Niveau juridique : France
Question publiée au JO le : 07/08/2012 page : 4637
Texte de la question
M. François Brottes attire l’attention de M. le ministre de l’agriculture, de l’agroalimentaire et de la forêt sur l’opportunité de procéder à une réforme de fond de la législation en vigueur sur le commerce des semences. La récente décision de la Cour de justice de l’Union européenne dans l’affaire Kokopelli contre Baumaux, qui opère un revirement complet avec la position de l’avocat général du 19 janvier 2012, illustre le rapport de force à l’Ĺ“uvre entre le droit des industriels d’un côté, et de l’autre celui des consommateurs, des agriculteurs indépendants, mais aussi et peut-être surtout les droits souverains de la nature, que certains pays, tels l’Équateur ou la Bolivie, en sont arrivés à reconnaître constitutionnellement, afin de les garantir face aux appétits insatiables des industries pétrochimiques et agro-alimentaires.
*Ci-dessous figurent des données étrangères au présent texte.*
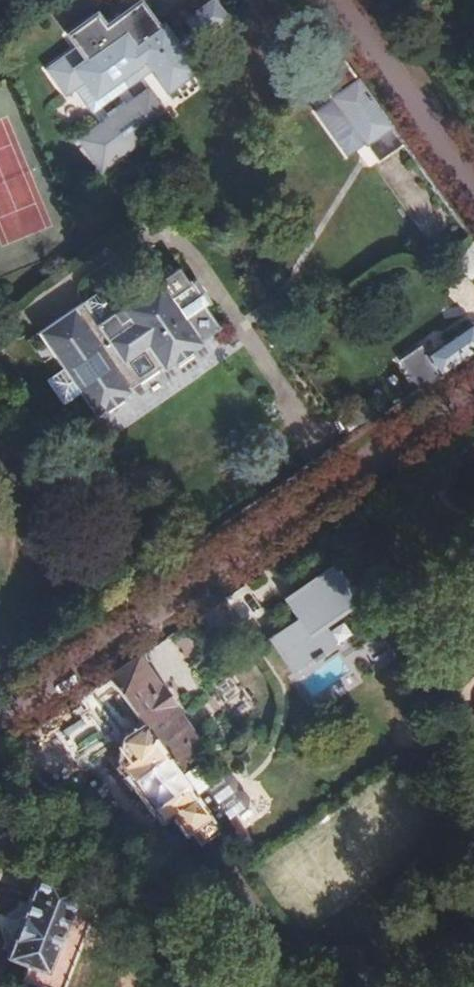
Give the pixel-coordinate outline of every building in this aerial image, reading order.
[(128,11),(130,10),(149,36),(158,30),(137,2),(139,0),(120,0),(128,11)] [(92,13),(64,33),(76,50),(47,71),(64,95),(72,90),(91,115),(126,89),(150,72),(165,93),(193,72),(179,52),(196,39),(197,40),(225,20),(212,2),(184,22),(192,33),(174,45),(161,27),(158,30),(149,36),(130,10),(128,11),(104,28),(92,13)] [(343,62),(332,47),(317,57),(328,73),(343,62)] [(321,87),(348,68),(343,62),(328,73),(317,80),(321,87)] [(348,68),(321,87),(332,101),(314,113),(346,157),(363,145),(365,148),(380,137),(393,153),(403,145),(348,68)] [(377,165),(393,153),(380,137),(365,148),(377,165)] [(132,301),(117,281),(38,335),(63,371),(47,382),(63,406),(80,395),(96,419),(133,394),(131,391),(161,370),(163,373),(172,367),(194,352),(203,345),(201,343),(219,330),(204,308),(188,285),(178,270),(132,301)] [(194,281),(188,285),(204,308),(210,304),(194,281)] [(418,391),(439,376),(473,352),(473,330),(472,326),(426,358),(420,348),(398,364),(418,391)] [(194,352),(172,367),(174,370),(196,355),(194,352)] [(333,557),(280,593),(296,615),(306,630),(341,607),(359,595),(333,557)] [(236,612),(255,601),(247,586),(228,597),(236,612)] [(296,615),(266,636),(291,673),(357,629),(341,607),(306,630),(296,615)] [(140,647),(110,668),(178,758),(204,739),(179,702),(173,687),(164,679),(140,647)] [(152,724),(110,668),(83,690),(122,742),(121,757),(186,843),(214,820),(214,809),(209,805),(212,802),(178,758),(152,724)] [(74,886),(31,871),(0,956),(0,958),(42,974),(74,886)]
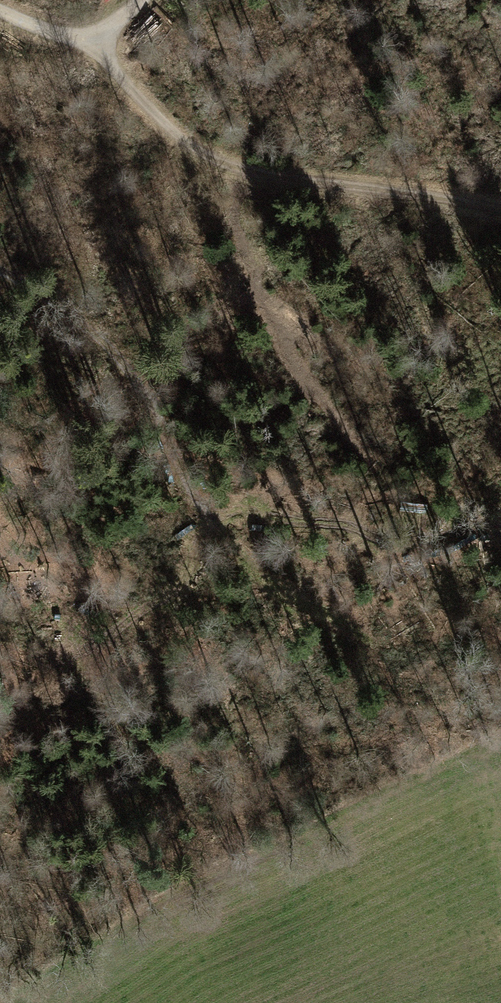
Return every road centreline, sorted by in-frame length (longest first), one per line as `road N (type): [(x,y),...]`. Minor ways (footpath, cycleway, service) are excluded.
road 1 (track): [(88,48),(170,130),(223,164),(500,209)]
road 2 (track): [(0,274),(114,356),(153,415),(199,514)]
road 3 (track): [(199,514),(404,523),(468,513)]
road 4 (track): [(199,514),(199,541),(184,583),(50,675)]
road 5 (track): [(199,514),(296,623),(338,697)]
road 6 (track): [(139,0),(88,48),(0,8)]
En effet, cette décision dispose que la « productivité agricole accrue » serait supérieure en droit à la préservation de la biodiversité, à la qualité et la diversité des productions agricoles, à la santé des consommateurs comme des agriculteurs, ou encore au droit des agriculteurs d’exercer leur activité indépendamment des industries agro-chimiques. Il ne semble pas que cette décision aille dans le sens de l’intérêt général, présent et futur, ni du droit des peuples à disposer d’eux-mêmes. Comme pour les PNPP (Préparations naturelles peu préoccupantes) ou les plantes médicinales, l’obligation faite aux producteurs d’enregistrer leurs semences au catalogue officiel conduit de fait à éliminer les productions artisanales ou traditionnelles, au profit des groupes industriels dont il semblerait que l’action de lobbying, tout au long de la procédure judiciaire, ait été déterminante. Eux seuls en effet sont en mesure de satisfaire tant aux procédures administratives longues et coûteuses, qu’à certains critères d’obtention, tels ceux d’homogénéité et de stabilité. Ces critères, qui garantissent certes un niveau de productivité plus important, sont de fait absents de la plupart des variétés traditionnelles « vivantes », ce qui constitue, du reste, leur principal atout, puisque cette « variabilité » permet précisément aux plantes de s’adapter à des conditions climatiques changeantes comme aux ravageurs, sans recours aux intrants chimiques ou semences génétiquement modifiées. Dans ce contexte, il souhaiterait connaître les intentions du Gouvernement en matière de révision de la législation en vigueur sur le commerce des semences.